**Stated exercise**: The passage below about the refactoring catalog names several specific software technologies: a language, a runtime, a testing library, and a CI service. List each one by the name the passage gives it.

**Text passage**:

** Begin **

The chosen programming language for implementing all patterns is Javascript on top of NodeJS. This matches what Fowler brings in the second edition of his book.
To reduce boilerplate and focus on the refactoring explanation, all the repositories have roughly the same structure, with minimum external dependencies (only jest
in most cases) and no transpilation / build step.
Regarding continuous integration, a simple GitHub Actions pipeline was put in place to make sure that every commit pushed to main
is a healthy change. Also, while performing the refactorings, I always kept the test suite running, so I could have quick feedback when something went wrong.
I also developed and published a simple Command Line Interface (CLI) tool to assist with some useful commands, such as generating the commit history table for each repo. This tool is installed as a dependency in the base template mentioned above, so all refactorings created off of the template already inherit its features.
This catalog explains in detail (and with actual working code) the various strategies presented in the book. The examples used here are the same as the ones in the book, with some slight changes when applicable.
The refactorings listed below are considered "essential" ones and were probably used by all readers at some point. They form the foundation for the more involved and complicated refactorings and also help create the refactoring mindset, especially the attention to detail and the concerns regarding keeping the code in a working state and the test suites passing as we go:
-
Extract function: move a code block into a function so it has a meaningful name and a clear intent. It will also improve code readability by helping reduce code repetition.
-
Inline function: sometimes a short function's body is as clear as its name, in these cases, we often want to inline it and be more idiomatic instead of performing a function call.

** End **

**Listed records**:
** Begin **

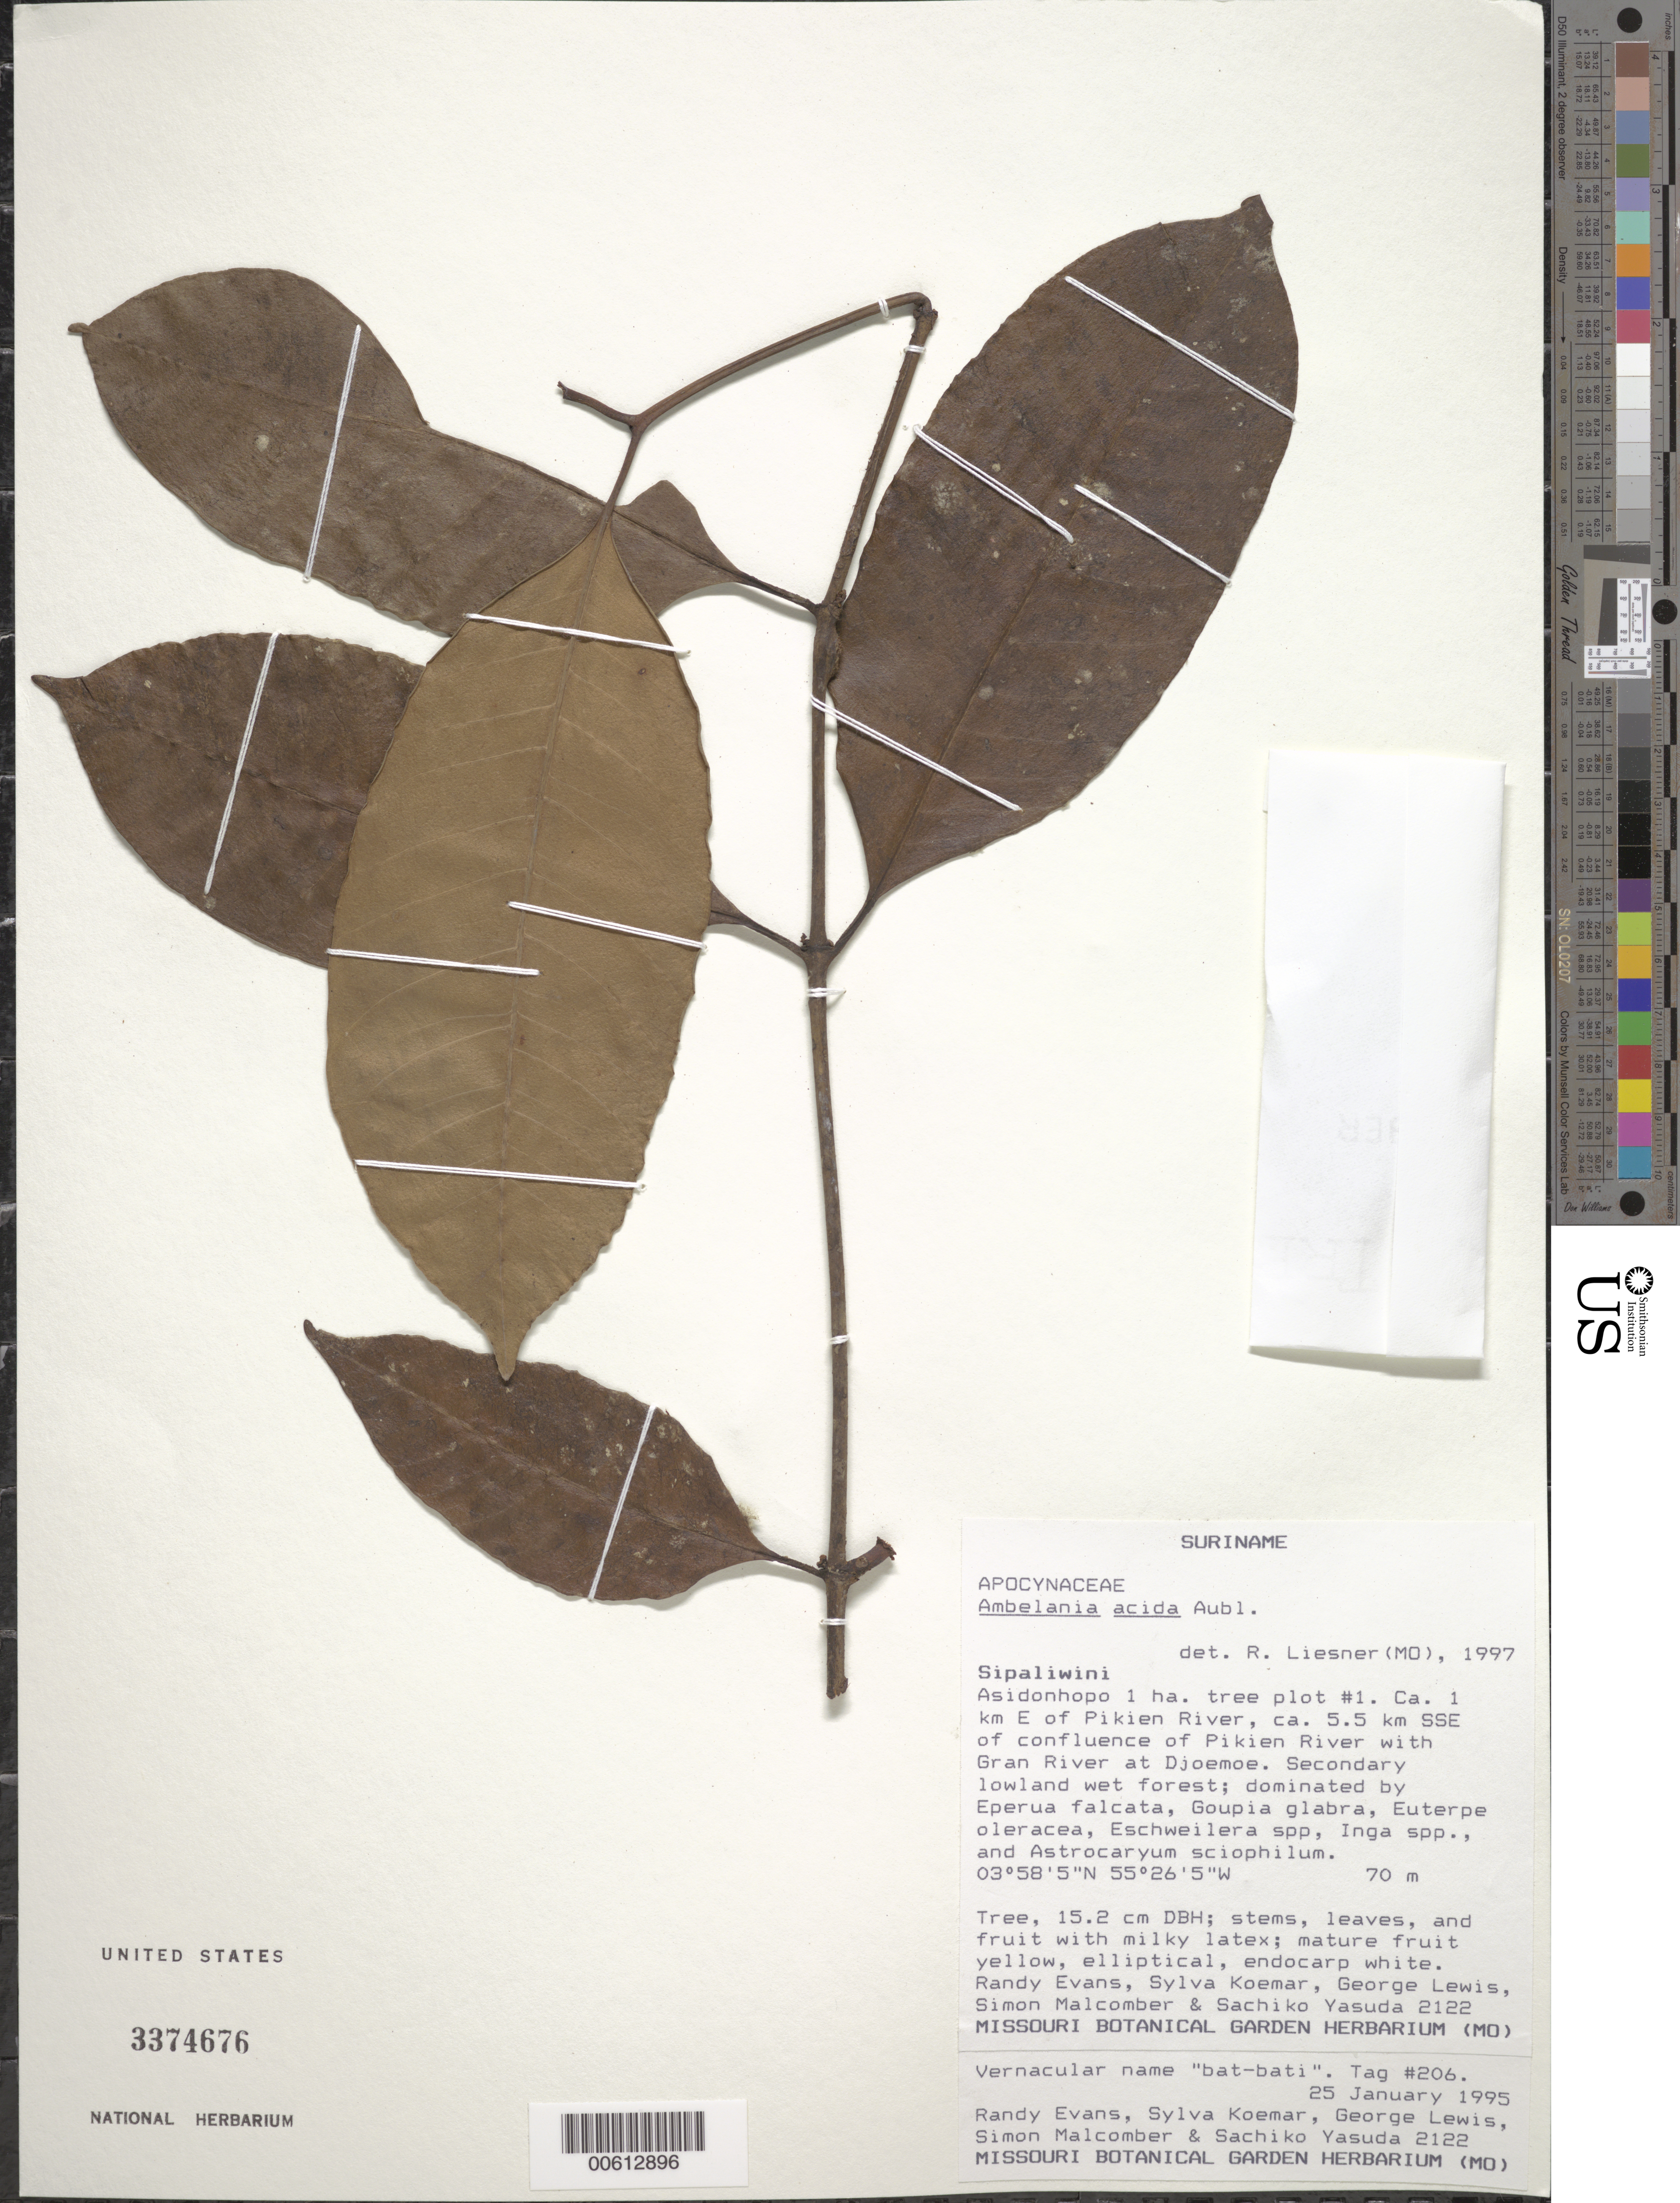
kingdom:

** End **
** Begin **

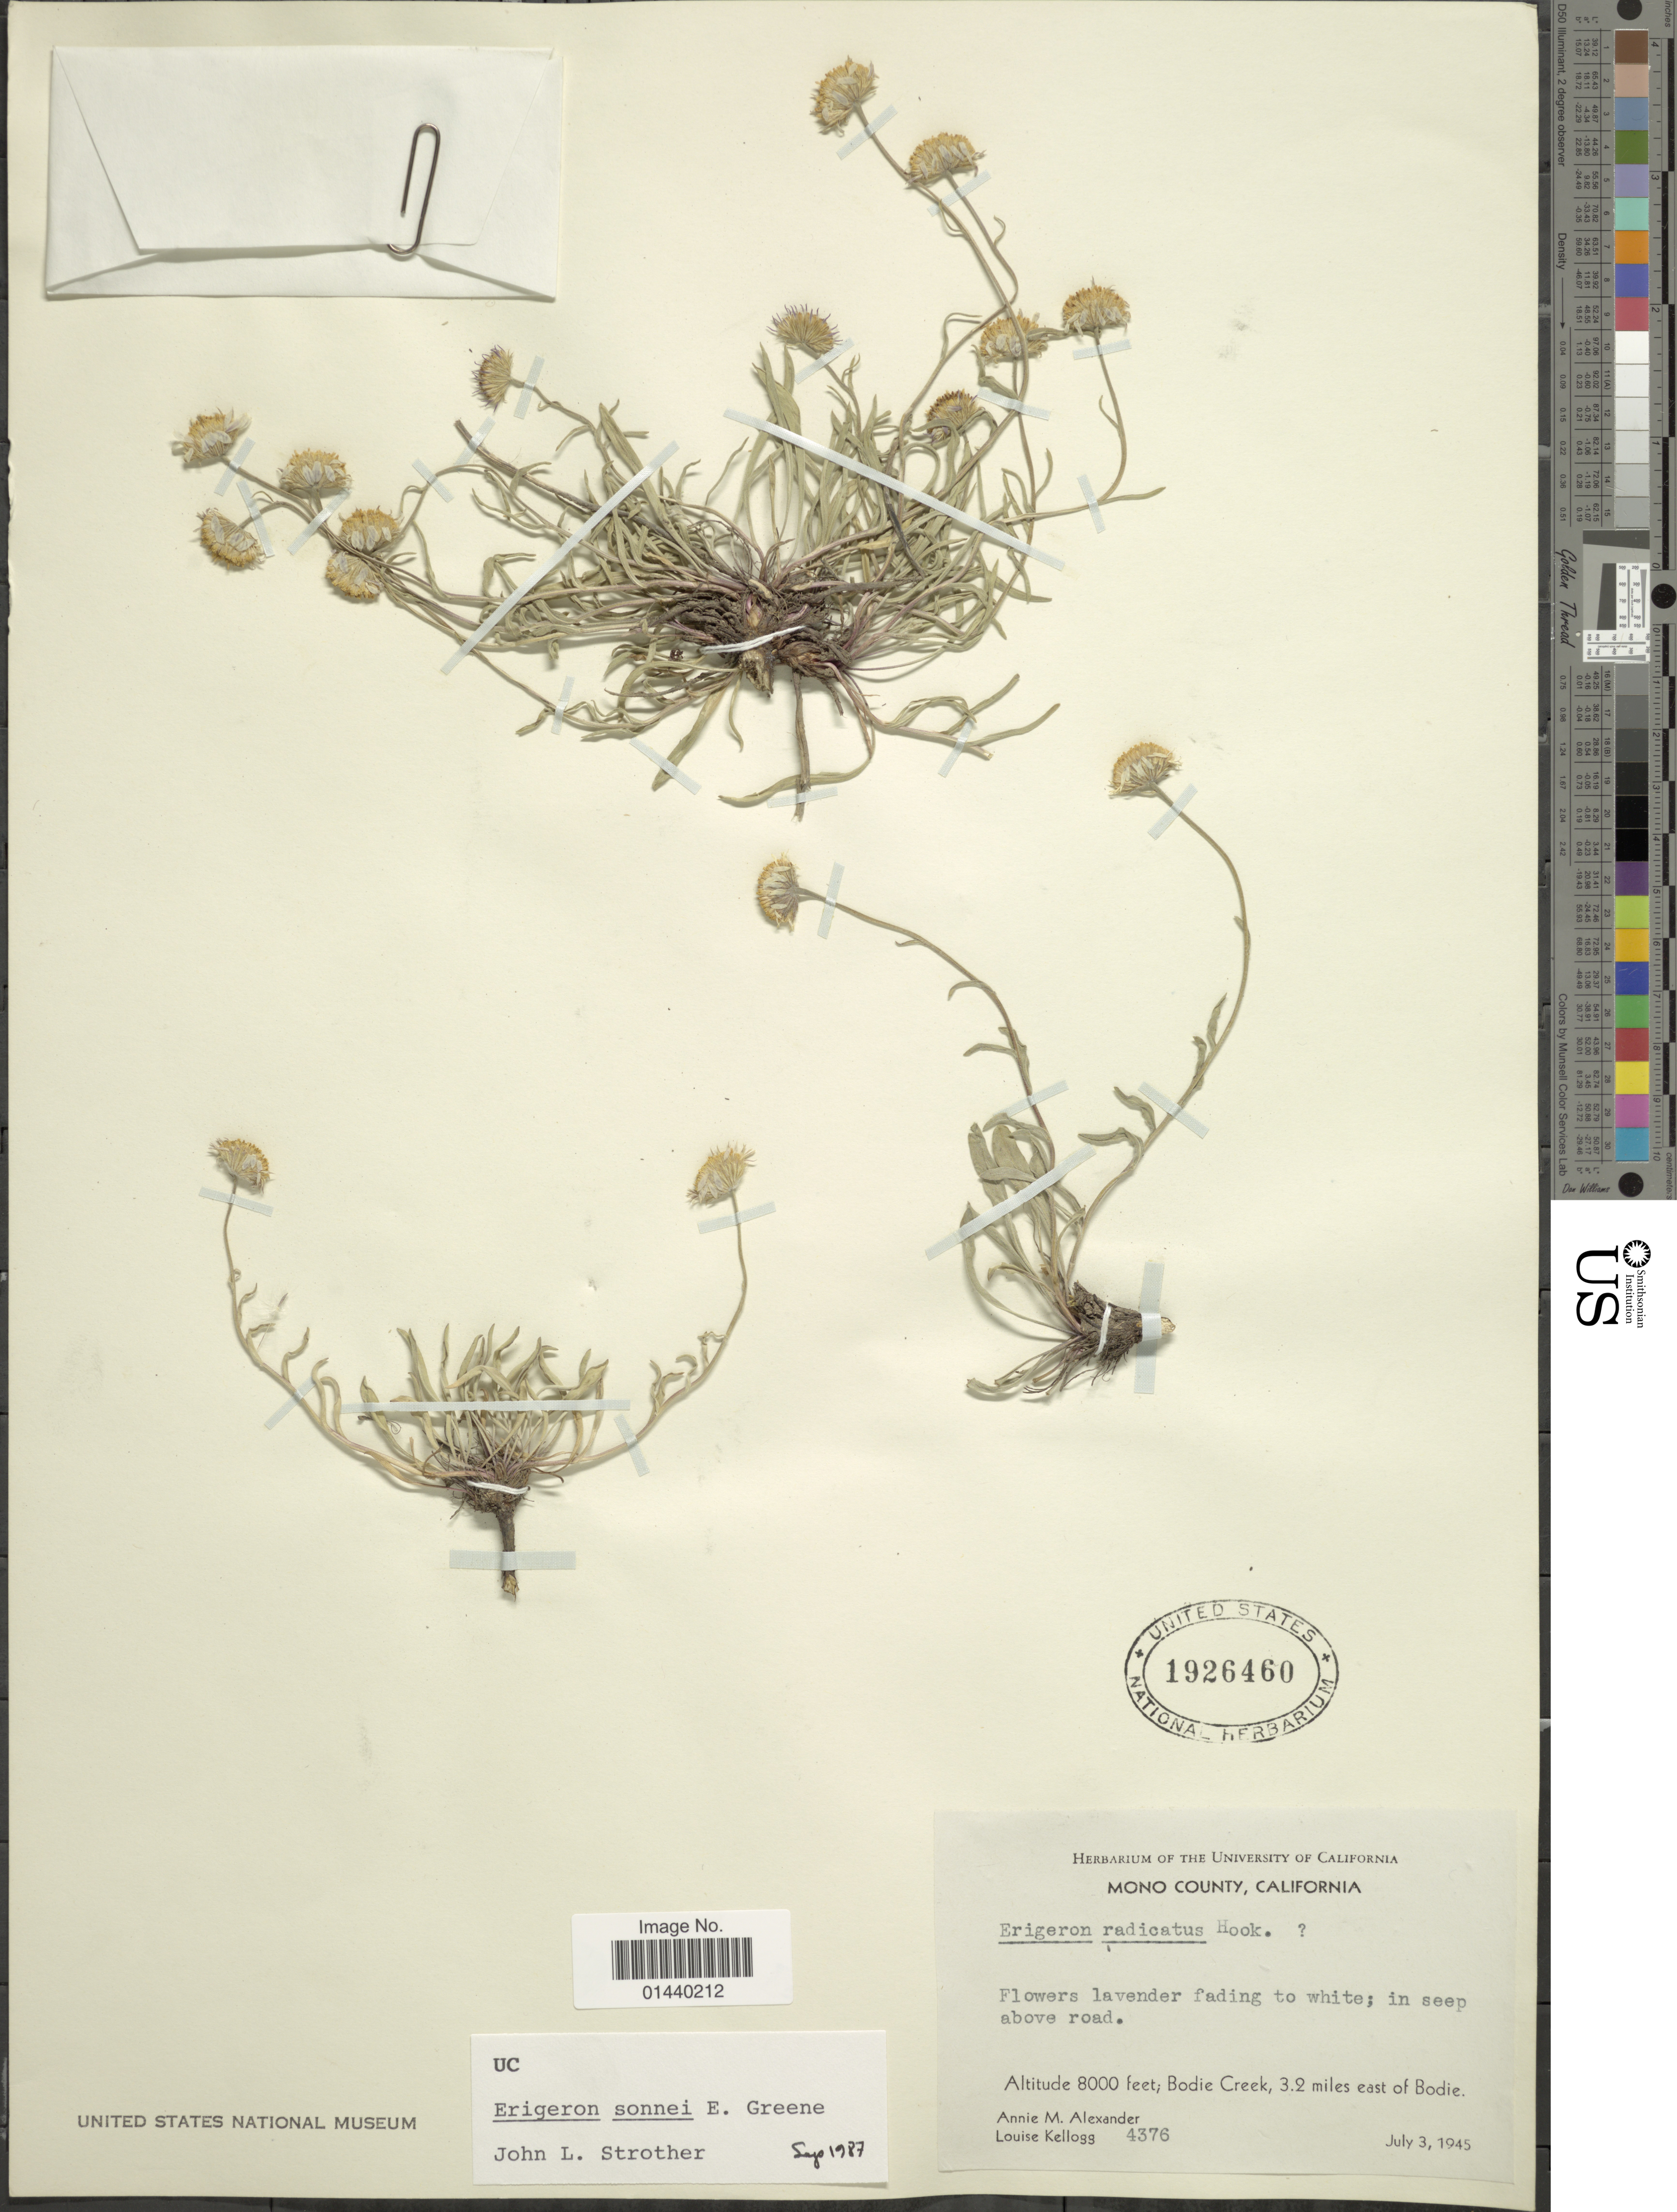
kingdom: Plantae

** End **

**The result**:
- Javascript
- NodeJS
- jest
- GitHub Actions